However, Notthoff noted that California has been able to cut carbon pollution while growing its economy, even in the absence of federal leadership. On Wednesday, the California Senate approved a plan that would shift the state to 100 percent renewables by 2045. California and its West Coast neighbors are not alone.

State and local governments are challenging Trump’s anti-science, pro-fossil fuel agenda by pursuing their own climate goals, and hundreds of clean energy bills have been introduced in state legislatures across the country. Nine states in the Northeast are currently working to strengthen their Regional Greenhouse Gas Initiative, a cap-and-trade system that the advocacy group Environment America calls “the best climate and clean air program” in the country.

Until now, US participation in the Paris agreement incentivized such initiatives. In a rare public statement issued in response to Trump’s announcement, President Obama defended the Paris agreement — a significant part of his climate legacy — as an economic boon that has driven technological investment in wind and solar energy and “contributed to the longest streak of job creation in our history.”

“But even in the absence of American leadership; even as this Administration joins a small handful of nations that reject the future; I’m confident that our states, cities, and businesses will step up and do even more to lead the way, and help protect for future generations the one planet we’ve got,” Obama said.

The US, it seems, is divided between those state and local governments willing to invest in a clean energy economy despite Trump’s decision on the Paris accord, and those who would rather side with the president as he attempts to reverse the nation’s progress in order to promote fossil fuel production. Support for Trump’s side is dwindling.

After the last election, a national survey found voters support the US staying in the agreement by a five-to-one margin, including 51 percent of Republicans. Even the Pentagon acknowledges the reality of climate disruption, along with its ability to destabilize developing countries by aggravating poverty and displacing populations.
::::
**Tasks to complete**:
- 1) In the passage on climate policy, by what year would the plan approved by the California Senate shift the state to 100 percent renewables?
- 2) Rewrite the passage on climate policy between "The US, it seems, is" and "side is dwindling.", inclusive, putting "renewable energy economy" in place of "clean energy economy".
- 3) Write the next part of the passage on climate policy, picking up after its final sentence.

**Listed records**:
::::
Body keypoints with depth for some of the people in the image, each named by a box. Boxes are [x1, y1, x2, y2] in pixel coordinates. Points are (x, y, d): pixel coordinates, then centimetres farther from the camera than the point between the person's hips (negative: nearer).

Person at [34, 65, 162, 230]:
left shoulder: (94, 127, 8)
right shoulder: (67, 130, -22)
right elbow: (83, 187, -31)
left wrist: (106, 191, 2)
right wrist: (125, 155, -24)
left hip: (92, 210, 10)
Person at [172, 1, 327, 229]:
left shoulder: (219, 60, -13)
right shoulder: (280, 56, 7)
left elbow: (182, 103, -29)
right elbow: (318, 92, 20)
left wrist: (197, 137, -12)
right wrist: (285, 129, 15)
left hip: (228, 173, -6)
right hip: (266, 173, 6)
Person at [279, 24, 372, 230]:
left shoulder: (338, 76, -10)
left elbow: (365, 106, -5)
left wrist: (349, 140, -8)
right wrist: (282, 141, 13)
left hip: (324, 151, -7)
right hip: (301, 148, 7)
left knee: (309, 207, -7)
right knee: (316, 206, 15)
::::
**List of answers**:
- 1) 2045

- 2)
The US, it seems, is divided between those state and local governments willing to invest in a renewable energy economy despite Trump’s decision on the Paris accord, and those who would rather side with the president as he attempts to reverse the nation’s progress in order to promote fossil fuel production. Support for Trump’s side is dwindling.

- 3)
The Trump administration will find few allies in the international scene, and not just because he accused other countries of attempting to undermine the US economy with the Paris agreement. World leaders expressed frustration as Trump refused to commit to the agreement during his recent travels abroad but have generally pledged to continue their efforts without him.

Of the 197 parties in the underlying United Nations Convention on Climate Change, 195 have signed and 147 have ratified the Paris agreement, signaling that most of the world sees climate disruption as a real threat that must be dealt with by reducing carbon pollution, particularly in industrialized nations that rely heavily on fossil fuels, like China and the US.

Trump, on the other hand, has surrounded himself with politicos who remain skeptical about climate disruption despite its intensifying impacts. For example, Trump’s pick to run the US Environmental Protection Agency, Scott Pruitt, made a name for himself by challenging federal air pollution rules in court, and recently called to question his agency’s own scientific findings by casting doubt on the link between carbon pollution and climate change.

If Trump’s vague plans to “renegotiate” fail to take form, the next president may decide to rejoin the Paris pact. If they do, it probably won’t only be to pull the White House out of political isolation. It’s not just the nation’s political reputation that’s at stake, but also the very future of the planet we live on.